Sometimes large-scale solar electric systems are placed in deserts or marginal lands. CSP developments are common in the southwestern United States (Colorado and Mojave Deserts); however, these locations are not without conflict either. For example, the Mojave desert tortoise is a threatened species that is in decline due to a complex array of threats including habitat loss and degradation.
Another idea is to place solar cells on rooftops, over parking lots, in yards, and along highways, and then connect the systems to an electric utility’s power-line system. As the use of solar electric systems increases, laws may be needed to protect peoples’ right to access the sun.

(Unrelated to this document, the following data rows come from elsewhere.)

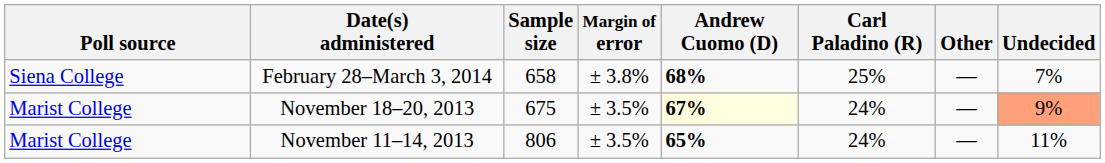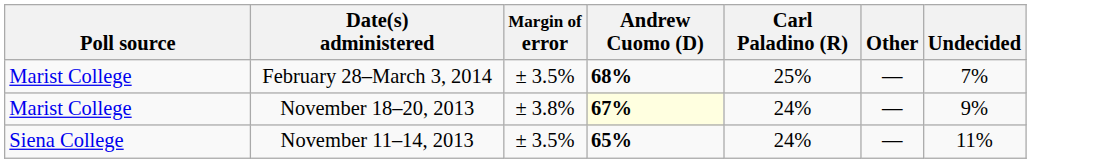- column: Sample size | 658 | 675 | 806
February 28–March 3, 2014 | Poll source: Siena College -> Marist College
February 28–March 3, 2014 | Margin of error: ± 3.8% -> ± 3.5%
November 18–20, 2013 | Margin of error: ± 3.5% -> ± 3.8%
November 18–20, 2013 | Undecided: lightsalmon background -> no background
November 11–14, 2013 | Poll source: Marist College -> Siena College
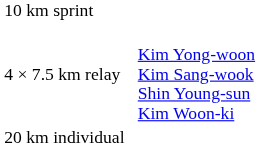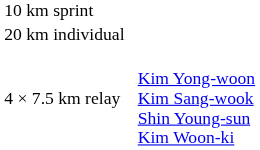rows swapped: 20 km individual <-> 4 × 7.5 km relay
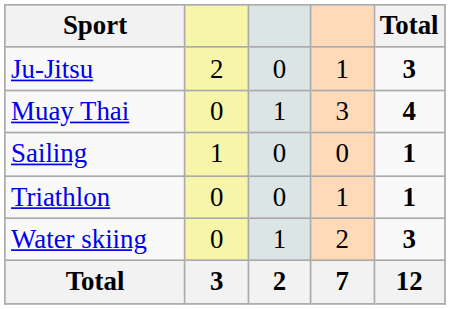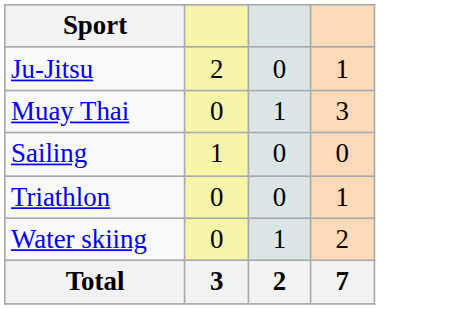- column: Total | 3 | 4 | 1 | 1 | 3 | 12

The sun is expected to remain much as it is today for another five billion years. Because we can anticipate harvesting the sun’s energy for the foreseeable future, the outlook for solar energy is optimistic. Continued growth in solar powered generator is expected. The flexibility and environmental benefits of solar electricity make it an attractive alternative to fossil and nuclear fuels. Although the cost of solar panels has dropped significantly, other solar installations (such as CSP) are relatively expensive when compared to the amount of electricity they generate. Land issues and the need for electricity storage or backup systems are also obstacles, of which many experts are confident can be overcome. Incentives are increasingly offered at the utility, county, state, and federal levels. The U.S. Department of Energy’s SunShot Initiative has launched an effort to make solar energy more cost-competitive with other types of energy. Incentives such as these will ultimately assist in the continued growth of solar energy.
In the near future, the use of solar electric systems will likely continue to increase in the Southern and Western parts of the United States where sunshine is plentiful. Solar energy growth in Wisconsin has been slower than that of Southern and Western states but currently has 22 MW of solar energy installed, equivalent to what is needed to power 3,000 homes.